A fresh batch of donated food had arrived from the country and Mrs Yemm was busy sorting what should be used immediately and what could be stored. Tiney and several other girls were sent down to the storeroom beneath the Hut, where dried fruit from Renmark, pickles, bottles of tomato sauce and tins of produce lined the shelves while dozens of legs of ham hung from twine looped across the ceiling. Tiney climbed a stepladder and cut down two hams to be served with lunch, lowering them carefully to the girl waiting below.
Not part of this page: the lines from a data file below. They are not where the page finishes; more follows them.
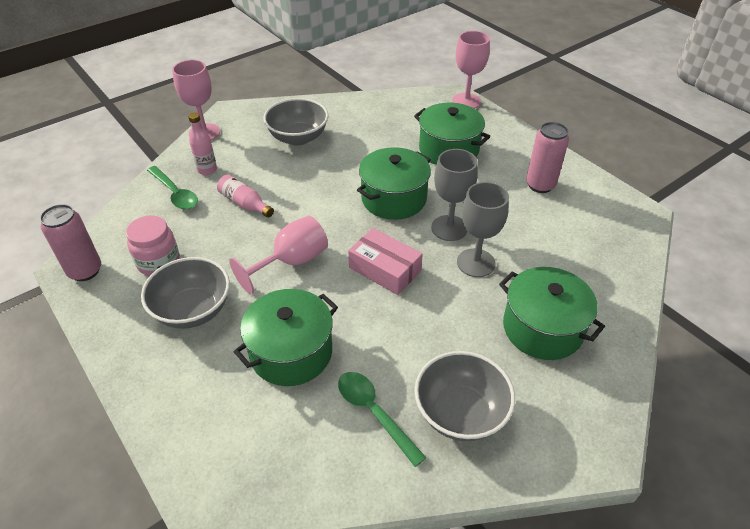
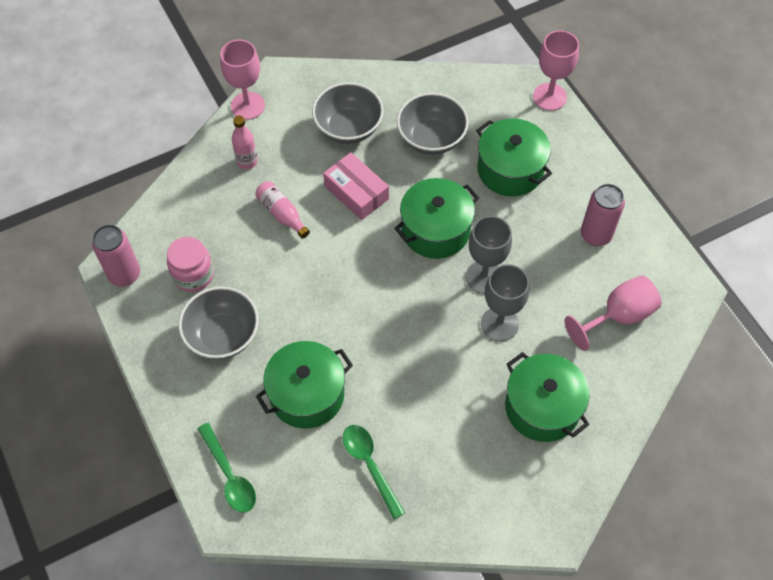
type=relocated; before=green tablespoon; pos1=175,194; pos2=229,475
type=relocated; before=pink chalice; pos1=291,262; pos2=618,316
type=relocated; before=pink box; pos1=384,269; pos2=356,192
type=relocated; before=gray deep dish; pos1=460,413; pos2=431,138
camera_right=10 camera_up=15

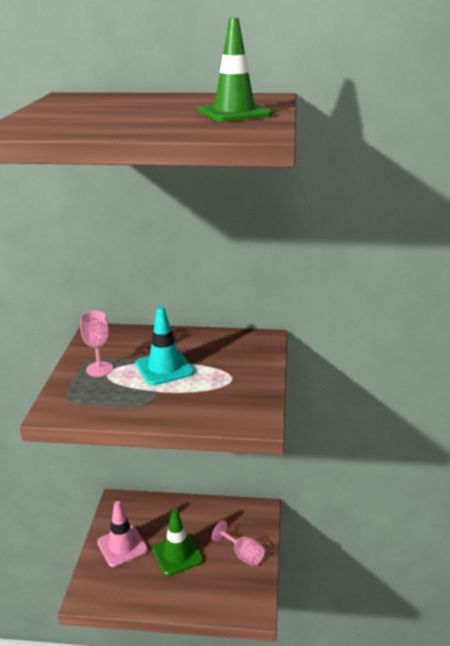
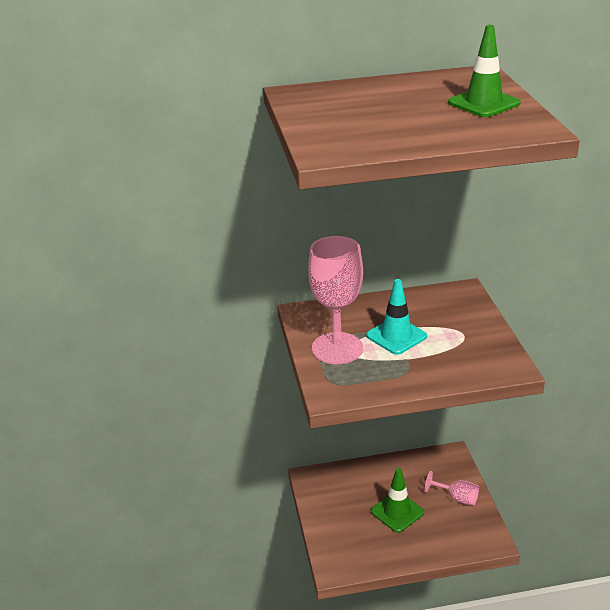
type=size; before=pink chalice; pos1=99,369; pos2=337,348; scale=1.99
type=missing; before=pink road cone; pos1=122,546
camera_right=-15 camera_up=5

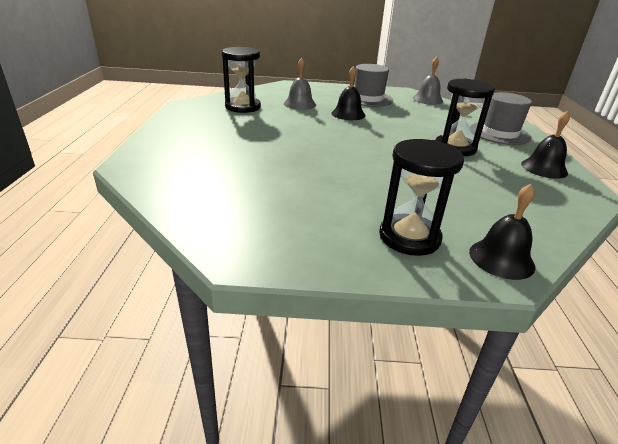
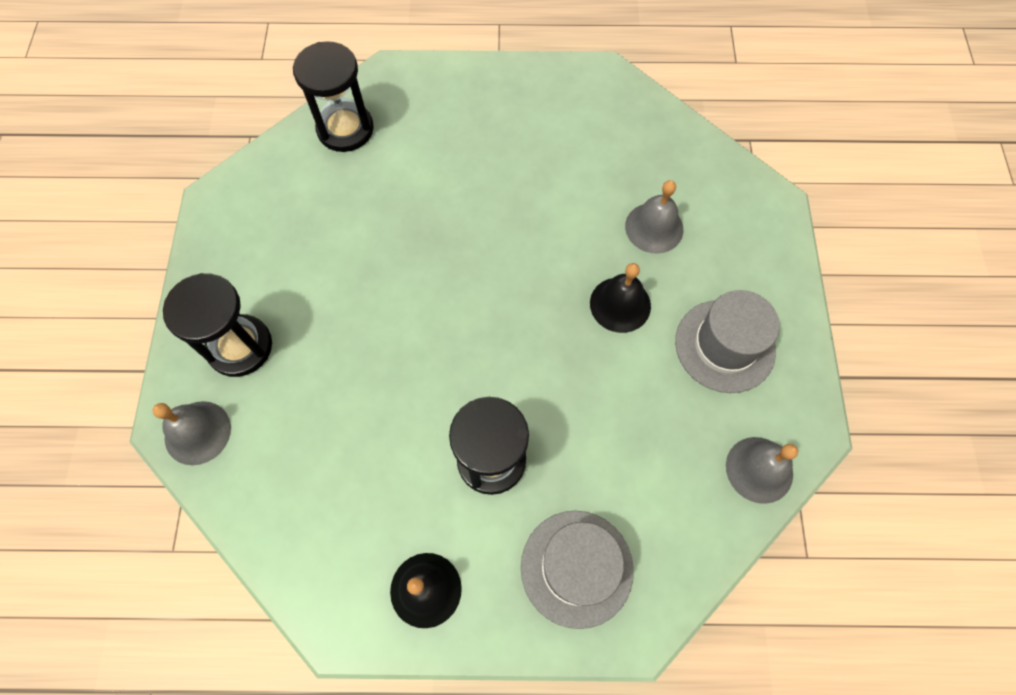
type=relocated; before=ebony sand timer; pos1=243,107; pos2=345,129
type=colour; before=ebony school bell; after=gray school bell; pos1=501,259; pos2=197,432
camera_right=90 camera_up=35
At 11.45 Tiney was given permission to join a group of Cheer-Ups who were heading to the steps of Parliament to see Governor Sir Henry Galway formally announce the peace. Nette wasn’t in the group, but Tiney found Ida and they walked through the park, arms linked. Soldiers swarmed around them, hooting and calling out, jostling each other.
When they reached North Terrace, Ida took Tiney’s hand and they broke away from the other girls, weaving their way through the crowd to find a place near where the speeches would be made. Beside a table positioned on the first marble landing on the steps outside Parliament stood the Governor, his wife, the Premier, the Mayor and members of the French Mission. It was hot and tightly packed near the steps and when a woman fainted from heat exhaustion the crush of people held her upright until she could be carried away.
Tiney wanted to cover her ears, the noise of bands, whistles, drums and shouts was so overwhelming. Very faintly, she could make out the sound of cannons firing in the distance, a signal that the announcements were about to begin.
The Governor began his speech and the crowd cheered at the end of nearly every statement. When he announced that at five o’clock the day before the Germans had signed the armistice, the shouts and cries were deafening.